DataBroker mini-hackathon¶
Dates: Feb 26 - Mar 2
1000 - 1800 M-Th 1000 - 1600 Fri
Goals¶
produce planning artifacts to support DOE hackathon in June:
high level design documents (requirements, goals) for modules - use cases
low level design documents (proposed API documentation)
sort out priority and interdependence of high
where do we have duplicate effort between facilities?
where do we have gaps in effort?
what can we get ‘good enough’ un-block other work
where can we work in parallel?
where must we work serially?
High-level Requirements¶
*-as-a-service
as first pass, preserve python API, rip out guts
worry about nice REST/RPC interface later
wire protocol for small data
json, bson, msgpack
wire protocol for big data
msgpack, epics (v3 or v7), custom, h5serv
ops
ansible / kubernetties
authorization
do we need to look at how ‘role based’ auth work?
probably want to develop a common set of nouns / tools for our use and then shim against home institution systems
user groupings
user (ex 1 person)
proposal (application to get beam time)
one or more PI
zero or more ‘users’
beamtime (actually data collection period)
one or more PI
zero or more ‘users’
1 or more beamtime per proposal
exactly one proposal per beamtime
where to do authorization at?
proposal or beamtime?
filter at runstart / header level
once you have header object, assume you _should_ have it
if get pickled and shipped, maybe re-validate on first access?
authorize on each call to header methods / attributes
integration with filesystem users / groups?
how much to segment data?
database per ACL entity?
rely on external tools for authentication
slicing (by stream / field / event)
streaming-by-chunks
alternate implementations
diverse backends
bucket-of-files - single point-of-entry for ingest - hdf5 / cbf / tiff / …
databases - sqlite / mongo / postgres / elastic/ cloud databases?
arrow?
fully local implementations
catalog services - related to federated storage - related to provenance - integration with simulation data
user annotations and tags - fully mutable - fully searchable - local or remote - shareable or private
integration with GUI / web - Xicam - glueviz - databrokerbrowser - BEC-as-a-service
federated storage systems - a given Broker object may have more than one (*Source)
provenance - derived-data storage - naming schemes - related to federated storage - there is an on-going LDRD about this at BNL
data ‘muxing’ - align multiple streams in one header - merge events from multiple headers - split events from one stream in one header into multiple streams (?) - pivot “event with a time series” to “series of events” - stack “series of events” to “event with a time series” - resampling
pipelines - how do they interact with the databases? - what goes between the edges?

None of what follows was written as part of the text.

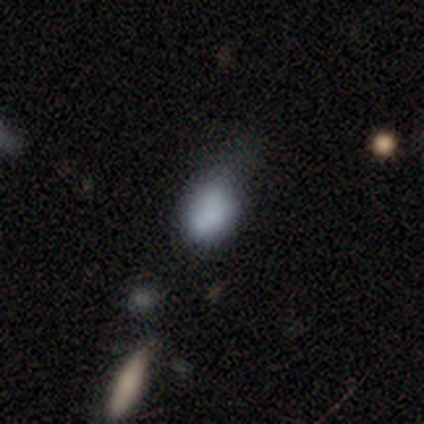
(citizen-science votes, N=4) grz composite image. It shows a smooth galaxy with no disk features (75%) that is in between round and cigar-shaped (100%). Merging: major disturbance (67%).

search - maintaining rich start search across implementations
graphql http://graphql.org/
mongo https://docs.mongodb.com/manual/tutorial/query-documents/
postgress https://www.postgresql.org/docs/10/static/functions-json.html
fuzzy-search?
search into stop documents?
search into descriptors
use of particular hardware
configuration of detector
“all runs where
search in data sets
“show me all runs where the theta motor was between [0, 5]”
“show me all runs where the sum of the fccd images > 1000”
first-class query object?
provide & and | operators for building complex queries
manage turning user intent into input to different HeaderSource implementations
manage serialization of query for re-use later
support GUI based search tools
name standardization - use nexus dictionary
alternative returns - xarray? - numpy array? - dask? - VTK/ITK primitives?
configuration management - some progress, but needs to be richer
feeding computation services - dask - SHED - paws - staging to traditional HPC
data export - suitcase - round-trip with ‘common’ formats - write nexus definition - publish to MDF / what ever
Agenda¶
Day 1
current architecture and API (60 minute talk by DAMA)
Document types - Start - Stop - Descriptor - Event - Resource - Datum - BulkEvent - BulkDatum
concept of ‘stream’
Header class
holds aggregated meta-data (Start, Stop, Descriptor, Resource)
access method to full data set
manages filling
top-level Broker class
search, direct header access, ‘most recent’ access
storage factoring
HeaderSource
EventSource
AssetRegistry
high level requirements
work planning - break into 2-3 person cross-facility teams
Day 2
Philip Cloud visit
he presents arrow / pandas 2
present to him what we are doing
applications of arrow to *-as-a-service?
arrow as a column store?
are we using pandas right?
Facility tour
working in groups
Day 3/4
working in groups
Day 5
working in groups
presentation of progress made (1200-1400)
wrap-up by 1400-1600